> What you are asked to do: Copy the records from the line containing "What is the minimum value shown in the chart?" through the line containing "Reading left to", replacing "minimum" with "lowest" and leaving everything else unchanged.

[[ Task input open ]]

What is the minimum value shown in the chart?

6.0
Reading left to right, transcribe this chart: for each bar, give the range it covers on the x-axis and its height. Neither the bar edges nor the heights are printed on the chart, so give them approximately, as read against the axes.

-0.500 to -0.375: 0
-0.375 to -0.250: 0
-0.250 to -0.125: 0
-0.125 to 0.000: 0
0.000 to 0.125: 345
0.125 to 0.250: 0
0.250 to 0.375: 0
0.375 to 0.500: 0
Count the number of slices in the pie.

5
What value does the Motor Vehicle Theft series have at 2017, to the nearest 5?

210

[[ Task input closed ]]
[[ Task input open ]]

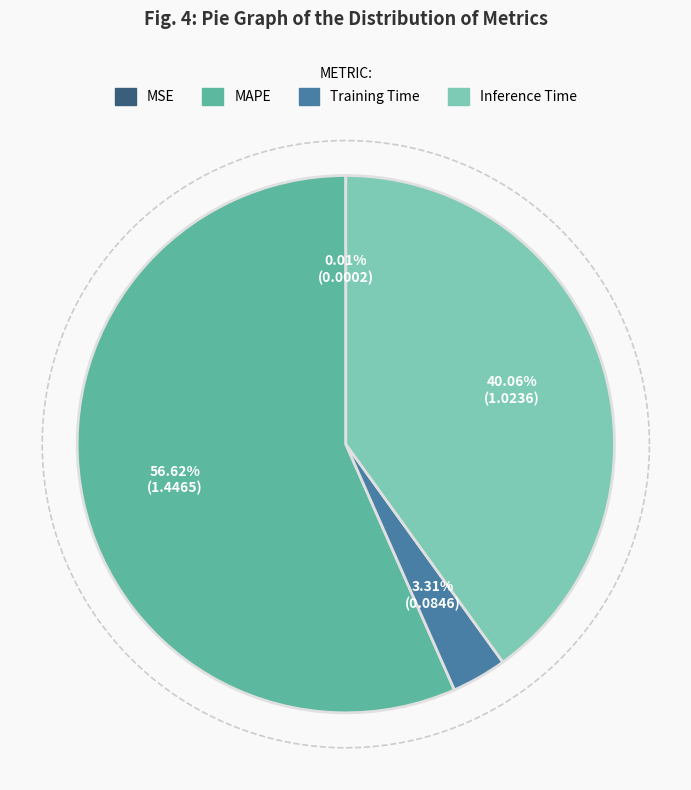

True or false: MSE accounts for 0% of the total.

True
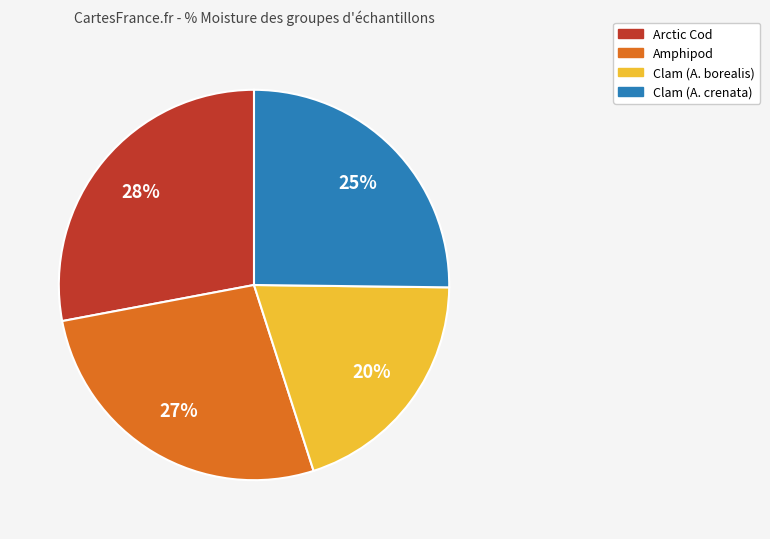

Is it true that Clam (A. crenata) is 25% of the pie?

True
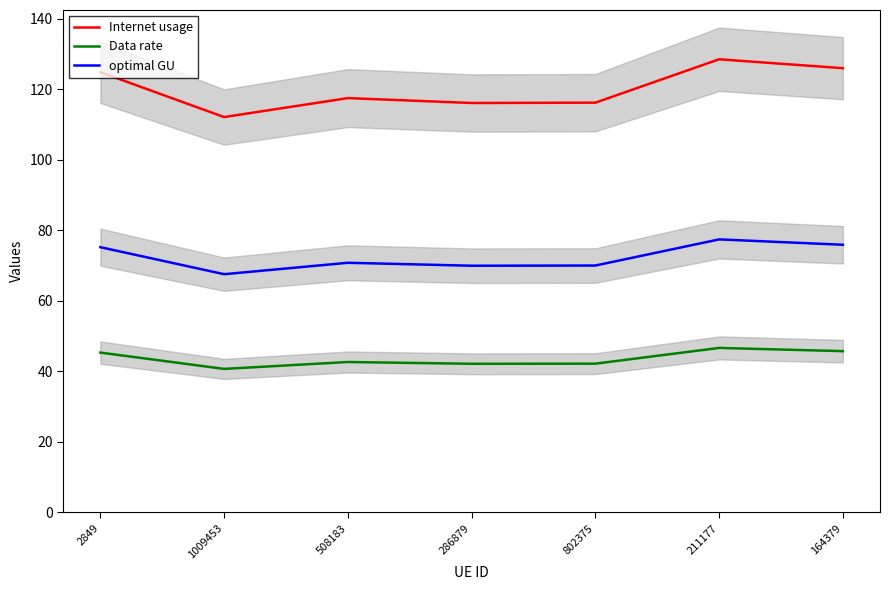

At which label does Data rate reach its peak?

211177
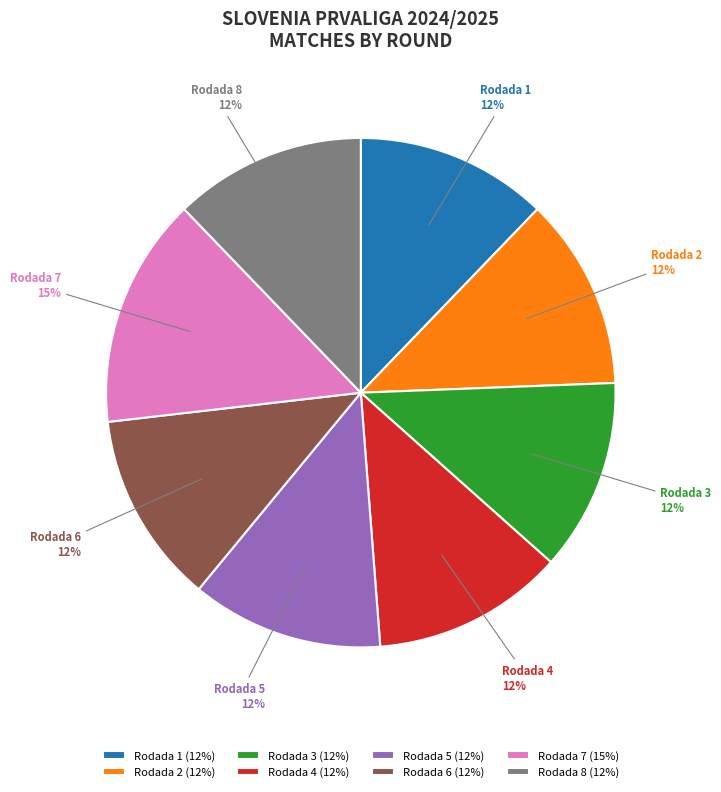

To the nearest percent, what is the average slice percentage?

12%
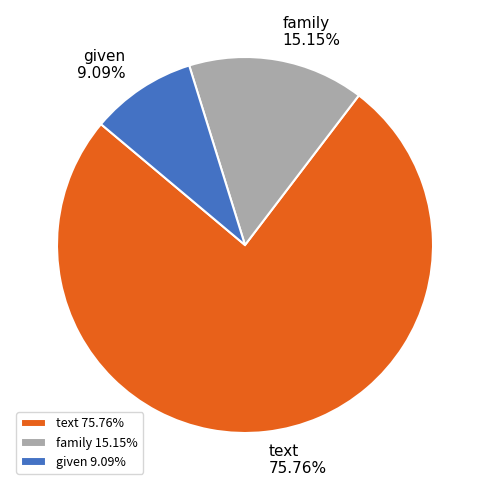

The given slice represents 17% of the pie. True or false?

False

[[ Task input closed ]]

> Output below:
What is the lowest value shown in the chart?

6.0
Reading left to right, transcribe this chart: for each bar, give the range it covers on the x-axis and its height. Neither the bar edges nor the heights are printed on the chart, so give them approximately, as read against the axes.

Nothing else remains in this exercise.